AVANT-PROPOS

Mesdames, Messieurs,

Chaque année, à l'occasion de l'examen du projet de loi de finances, la commission des affaires sociales du Sénat porte une attention particulière à l'activité de la Mission interministérielle de lutte contre les drogues et les conduites addictives (Mildeca). Si les incidences budgétaires en sont limitées, au regard du volume du budget de l'État, de celui de la protection sociale ou même de l'ensemble des moyens consacrés à la lutte contre les addictions par les acteurs concernés, les enjeux sanitaires et sociaux liés à cette politique publique justifient un suivi exigeant de l'action gouvernementale en la matière.

Chargée d' animer et de coordonner les initiatives de l'État en matière de lutte contre l'usage de stupéfiants et les addictions , la Mildeca traverse une période de transition. Après avoir connu un changement à sa tête, le départ à la retraite de sa présidente, Mme Danièle Jourdain-Menninger, le 1 er mars 2017 ayant conduit à son remplacement à cette date par M. Nicolas Prisse, elle doit désormais élaborer, en collaboration avec les ministères compétents, la nouvelle stratégie pluriannuelle qui doit prendre le relais du plan gouvernemental de lutte contre les drogues et les conduites addictives 2013-2017.

La Mildeca voit ses capacités d'action contraintes par son budget , en léger recul en 2018 par rapport à 2017 (- 1,4 %) et qui connaîtra l'an prochain sa sixième année consécutive de baisse. Ses opérateurs , l'observatoire français des drogues et des toxicomanies (OFDT) et le centre interministériel de formation anti-drogue (Cifad), restent fragilisés après avoir subi ces dernières années une forte diminution de leurs ressources, même si le montant de leurs subventions pour charges de service public est inchangé en 2018. Indispensables et unanimement reconnus dans leurs domaines d'activité respectifs, ces deux organismes doivent être confortés et renforcés .

Cette situation ne doit pas pour autant pousser la Mildeca à renoncer à l' approche intégrée qui caractérise la politique française de lutte contre les addictions et repose tout autant sur la prévention, la réduction des risques et le soin que sur l'application de la loi, c'est-à-dire la sanction de l'usage et du trafic de stupéfiants. Dès lors, il lui appartient de concentrer son action sur les publics les plus à risque et surtout de corriger les insuffisances des politiques menées jusqu'à ce jour.

Ces dernières années, une expérimentation à la portée géographique limitée et concernant une population restreinte, celle de deux salles de consommation à moindre risque (SCMR) à Paris et à Strasbourg, a monopolisé le débat public sur la question des addictions, éclipsant d'autres problématiques liées à la toxicomanie pourtant essentielles en matière de santé publique et de maintien de l'ordre public. Il convient désormais de laisser cette expérimentation se poursuivre jusqu'à son terme et d'améliorer l'efficacité de la politique de lutte contre les drogues.

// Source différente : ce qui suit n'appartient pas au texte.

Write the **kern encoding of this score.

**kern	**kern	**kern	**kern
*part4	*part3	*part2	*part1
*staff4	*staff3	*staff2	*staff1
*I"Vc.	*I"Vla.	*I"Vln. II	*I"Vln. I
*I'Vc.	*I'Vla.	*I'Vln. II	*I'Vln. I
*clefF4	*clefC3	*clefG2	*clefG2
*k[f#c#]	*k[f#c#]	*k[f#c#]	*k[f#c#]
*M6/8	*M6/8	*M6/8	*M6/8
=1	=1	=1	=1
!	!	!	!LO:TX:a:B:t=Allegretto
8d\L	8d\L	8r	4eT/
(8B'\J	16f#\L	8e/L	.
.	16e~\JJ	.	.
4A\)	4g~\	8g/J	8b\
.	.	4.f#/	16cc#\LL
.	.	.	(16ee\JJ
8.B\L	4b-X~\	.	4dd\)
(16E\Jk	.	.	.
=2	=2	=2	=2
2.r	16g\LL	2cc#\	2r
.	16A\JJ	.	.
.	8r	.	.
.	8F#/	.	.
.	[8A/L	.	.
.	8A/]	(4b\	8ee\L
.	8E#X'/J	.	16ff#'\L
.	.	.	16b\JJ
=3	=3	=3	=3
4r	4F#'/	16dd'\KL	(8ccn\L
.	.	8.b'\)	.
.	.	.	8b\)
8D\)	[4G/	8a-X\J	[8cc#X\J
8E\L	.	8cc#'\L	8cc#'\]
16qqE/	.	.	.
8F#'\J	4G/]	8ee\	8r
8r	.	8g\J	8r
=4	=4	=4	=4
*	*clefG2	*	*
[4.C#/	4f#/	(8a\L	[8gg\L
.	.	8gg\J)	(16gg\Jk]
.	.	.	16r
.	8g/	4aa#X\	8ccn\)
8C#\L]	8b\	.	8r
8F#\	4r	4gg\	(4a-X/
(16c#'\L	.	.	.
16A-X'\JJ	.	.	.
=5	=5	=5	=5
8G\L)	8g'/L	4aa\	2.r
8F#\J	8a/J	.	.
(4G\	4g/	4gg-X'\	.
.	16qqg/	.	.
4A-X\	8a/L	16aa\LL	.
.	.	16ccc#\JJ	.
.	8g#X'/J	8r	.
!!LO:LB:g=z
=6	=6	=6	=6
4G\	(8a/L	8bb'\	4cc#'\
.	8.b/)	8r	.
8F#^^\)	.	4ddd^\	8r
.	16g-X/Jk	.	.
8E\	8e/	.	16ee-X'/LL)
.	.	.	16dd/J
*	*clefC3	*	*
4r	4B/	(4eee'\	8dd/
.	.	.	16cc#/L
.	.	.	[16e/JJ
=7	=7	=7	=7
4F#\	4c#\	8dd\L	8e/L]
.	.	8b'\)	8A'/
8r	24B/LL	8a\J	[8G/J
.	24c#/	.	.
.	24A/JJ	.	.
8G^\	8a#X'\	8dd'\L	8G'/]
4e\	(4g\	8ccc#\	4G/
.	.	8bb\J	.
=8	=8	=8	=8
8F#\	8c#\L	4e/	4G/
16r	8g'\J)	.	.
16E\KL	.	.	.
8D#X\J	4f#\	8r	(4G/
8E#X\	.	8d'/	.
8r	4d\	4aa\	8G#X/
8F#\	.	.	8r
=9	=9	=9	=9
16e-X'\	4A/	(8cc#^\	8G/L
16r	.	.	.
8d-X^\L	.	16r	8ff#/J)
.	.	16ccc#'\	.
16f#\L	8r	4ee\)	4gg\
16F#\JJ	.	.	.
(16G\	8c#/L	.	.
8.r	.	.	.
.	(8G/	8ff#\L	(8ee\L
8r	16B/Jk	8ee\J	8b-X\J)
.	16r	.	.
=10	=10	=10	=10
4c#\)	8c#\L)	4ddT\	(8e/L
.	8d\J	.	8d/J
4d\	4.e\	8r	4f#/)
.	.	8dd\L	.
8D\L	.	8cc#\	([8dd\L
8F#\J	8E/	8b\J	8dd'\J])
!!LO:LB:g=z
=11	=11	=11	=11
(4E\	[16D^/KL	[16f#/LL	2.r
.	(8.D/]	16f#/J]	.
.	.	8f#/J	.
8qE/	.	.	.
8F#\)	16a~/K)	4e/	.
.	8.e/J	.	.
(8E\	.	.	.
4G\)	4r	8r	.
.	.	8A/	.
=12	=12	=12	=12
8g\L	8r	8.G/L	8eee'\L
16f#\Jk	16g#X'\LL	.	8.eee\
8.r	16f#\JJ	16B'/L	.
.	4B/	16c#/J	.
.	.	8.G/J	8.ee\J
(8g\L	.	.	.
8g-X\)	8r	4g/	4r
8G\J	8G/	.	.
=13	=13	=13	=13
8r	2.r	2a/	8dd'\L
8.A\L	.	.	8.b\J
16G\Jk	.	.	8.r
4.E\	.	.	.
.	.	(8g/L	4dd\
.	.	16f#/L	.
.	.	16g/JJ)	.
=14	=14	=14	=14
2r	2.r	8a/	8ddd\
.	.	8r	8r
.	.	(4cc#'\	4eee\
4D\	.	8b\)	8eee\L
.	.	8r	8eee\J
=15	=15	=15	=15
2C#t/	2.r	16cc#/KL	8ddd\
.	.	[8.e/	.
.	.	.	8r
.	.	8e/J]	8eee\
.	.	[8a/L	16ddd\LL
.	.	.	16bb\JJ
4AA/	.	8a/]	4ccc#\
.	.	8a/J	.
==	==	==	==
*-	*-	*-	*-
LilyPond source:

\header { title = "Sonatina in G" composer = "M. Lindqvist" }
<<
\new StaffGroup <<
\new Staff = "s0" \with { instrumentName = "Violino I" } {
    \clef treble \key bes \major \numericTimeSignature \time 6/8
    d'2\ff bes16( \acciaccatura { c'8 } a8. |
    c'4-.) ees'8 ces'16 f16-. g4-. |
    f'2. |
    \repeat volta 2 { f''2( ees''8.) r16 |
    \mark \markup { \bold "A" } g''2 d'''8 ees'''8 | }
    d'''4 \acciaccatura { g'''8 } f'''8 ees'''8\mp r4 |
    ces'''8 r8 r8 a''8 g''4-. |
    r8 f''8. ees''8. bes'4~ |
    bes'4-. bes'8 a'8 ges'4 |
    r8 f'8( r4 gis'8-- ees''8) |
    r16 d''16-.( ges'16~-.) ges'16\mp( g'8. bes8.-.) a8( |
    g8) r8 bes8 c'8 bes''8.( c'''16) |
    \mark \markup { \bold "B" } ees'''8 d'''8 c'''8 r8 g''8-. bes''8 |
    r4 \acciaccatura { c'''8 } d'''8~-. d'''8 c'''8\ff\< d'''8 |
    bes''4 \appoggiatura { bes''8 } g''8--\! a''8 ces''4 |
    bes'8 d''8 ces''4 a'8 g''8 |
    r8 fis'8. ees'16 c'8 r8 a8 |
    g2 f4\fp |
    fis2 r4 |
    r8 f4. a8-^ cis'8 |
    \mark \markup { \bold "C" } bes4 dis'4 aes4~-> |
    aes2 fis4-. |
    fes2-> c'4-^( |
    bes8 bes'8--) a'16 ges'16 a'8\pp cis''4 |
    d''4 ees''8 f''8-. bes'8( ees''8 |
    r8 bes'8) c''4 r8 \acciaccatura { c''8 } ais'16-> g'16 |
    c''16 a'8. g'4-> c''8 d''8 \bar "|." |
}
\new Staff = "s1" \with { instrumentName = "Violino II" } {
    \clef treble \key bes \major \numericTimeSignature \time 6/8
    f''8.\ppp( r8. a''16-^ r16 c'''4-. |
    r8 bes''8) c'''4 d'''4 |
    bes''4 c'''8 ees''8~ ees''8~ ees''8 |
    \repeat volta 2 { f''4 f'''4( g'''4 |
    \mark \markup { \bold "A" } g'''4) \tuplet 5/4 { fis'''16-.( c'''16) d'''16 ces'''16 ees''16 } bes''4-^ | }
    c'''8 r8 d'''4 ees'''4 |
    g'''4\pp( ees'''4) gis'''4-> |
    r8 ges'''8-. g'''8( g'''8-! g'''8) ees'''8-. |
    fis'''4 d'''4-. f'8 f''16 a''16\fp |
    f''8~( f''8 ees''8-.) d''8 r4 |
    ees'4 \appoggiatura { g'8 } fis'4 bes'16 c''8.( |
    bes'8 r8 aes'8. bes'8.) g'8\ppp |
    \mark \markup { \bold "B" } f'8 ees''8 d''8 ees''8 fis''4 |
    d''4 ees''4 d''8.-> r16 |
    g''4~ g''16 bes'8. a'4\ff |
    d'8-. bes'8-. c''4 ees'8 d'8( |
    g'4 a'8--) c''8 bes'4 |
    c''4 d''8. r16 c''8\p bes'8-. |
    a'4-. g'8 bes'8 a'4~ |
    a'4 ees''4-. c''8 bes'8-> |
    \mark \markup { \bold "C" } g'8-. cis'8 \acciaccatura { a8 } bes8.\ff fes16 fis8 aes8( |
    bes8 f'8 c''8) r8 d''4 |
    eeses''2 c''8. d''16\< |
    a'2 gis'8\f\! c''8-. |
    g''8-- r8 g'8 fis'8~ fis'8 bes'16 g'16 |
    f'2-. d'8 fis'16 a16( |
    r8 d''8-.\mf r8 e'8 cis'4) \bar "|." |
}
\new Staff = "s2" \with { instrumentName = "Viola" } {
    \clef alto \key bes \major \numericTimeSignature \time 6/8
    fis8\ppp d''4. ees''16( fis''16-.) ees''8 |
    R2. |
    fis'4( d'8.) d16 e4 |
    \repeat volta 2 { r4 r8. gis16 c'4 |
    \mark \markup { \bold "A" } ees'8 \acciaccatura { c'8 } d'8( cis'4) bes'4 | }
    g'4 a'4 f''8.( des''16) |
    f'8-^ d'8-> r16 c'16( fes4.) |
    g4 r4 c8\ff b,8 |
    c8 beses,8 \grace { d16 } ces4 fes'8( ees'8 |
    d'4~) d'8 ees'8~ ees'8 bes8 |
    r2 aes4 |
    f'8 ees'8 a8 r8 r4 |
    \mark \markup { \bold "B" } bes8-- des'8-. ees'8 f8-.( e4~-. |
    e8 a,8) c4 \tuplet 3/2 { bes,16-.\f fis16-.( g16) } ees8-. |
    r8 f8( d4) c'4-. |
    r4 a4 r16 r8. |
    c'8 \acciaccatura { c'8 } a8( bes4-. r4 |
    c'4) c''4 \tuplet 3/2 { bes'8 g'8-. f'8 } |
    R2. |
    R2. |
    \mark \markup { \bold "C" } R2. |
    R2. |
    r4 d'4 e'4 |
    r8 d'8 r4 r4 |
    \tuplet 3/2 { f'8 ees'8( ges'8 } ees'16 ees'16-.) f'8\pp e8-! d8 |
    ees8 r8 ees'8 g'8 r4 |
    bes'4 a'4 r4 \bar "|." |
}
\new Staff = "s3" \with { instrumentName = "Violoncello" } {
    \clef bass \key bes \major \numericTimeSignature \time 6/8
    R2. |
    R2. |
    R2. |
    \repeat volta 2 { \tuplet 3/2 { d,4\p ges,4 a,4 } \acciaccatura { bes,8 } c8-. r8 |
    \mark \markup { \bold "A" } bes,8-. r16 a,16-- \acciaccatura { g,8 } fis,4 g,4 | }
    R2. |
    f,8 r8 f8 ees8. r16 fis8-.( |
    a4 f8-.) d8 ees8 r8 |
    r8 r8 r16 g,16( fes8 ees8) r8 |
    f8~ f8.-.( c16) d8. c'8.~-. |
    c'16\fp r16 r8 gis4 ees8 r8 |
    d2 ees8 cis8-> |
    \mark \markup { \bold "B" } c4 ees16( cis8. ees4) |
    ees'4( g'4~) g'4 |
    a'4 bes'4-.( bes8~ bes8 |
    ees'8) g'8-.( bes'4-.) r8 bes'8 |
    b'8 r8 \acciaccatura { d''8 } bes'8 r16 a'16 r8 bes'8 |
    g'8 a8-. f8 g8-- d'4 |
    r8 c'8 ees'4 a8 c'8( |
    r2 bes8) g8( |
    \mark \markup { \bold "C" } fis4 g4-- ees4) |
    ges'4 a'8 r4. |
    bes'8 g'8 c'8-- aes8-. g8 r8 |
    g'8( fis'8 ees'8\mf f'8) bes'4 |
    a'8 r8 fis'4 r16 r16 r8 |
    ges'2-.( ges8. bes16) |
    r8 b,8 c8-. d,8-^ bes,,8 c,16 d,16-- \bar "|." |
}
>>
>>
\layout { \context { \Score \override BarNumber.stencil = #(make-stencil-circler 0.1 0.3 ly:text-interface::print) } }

Cela devrait passer notamment par un changement de paradigme dans la réponse pénale à l'usage simple de stupéfiants , appelé de ses voeux par votre commission depuis plusieurs années. Le caractère dissuasif de la peine d'emprisonnement d'un an accompagnée de 3 750 euros d'amende, en vigueur depuis 1970 1 ( * ) , a disparu, celle-ci n'étant dans les faits pas appliquée et remplacée par des alternatives aux poursuites. La contraventionnalisation de cette infraction permettrait une sanction immédiate de ces comportements et en ferait ressentir à leurs auteurs les conséquences pécuniaires. Alors que le Gouvernement a annoncé engager une réflexion sur ce sujet, il est indispensable qu'elle soit menée dans les meilleurs délais afin de mettre un terme à l'immobilisme sur cette question essentielle.

Votre commission des affaires sociales fonde de grands espoirs dans la future politique interministérielle de lutte contre les drogues et les conduites addictives, telle qu'elle sera prochainement définie par la Mildeca. Alors que les insuffisances des pratiques antérieures sont connues et que les défis à relever sont clairement identifiés, le Gouvernement ne peut se permettre de négliger la lutte contre les addictions ou de reconduire sans changement les stratégies passées. Il lui incombe désormais de traduire, dans le champ des addictions, le discours de rupture tenu au plus haut sommet de l'État.


* 1 Art. L. 3421-1 du code de la santé publique.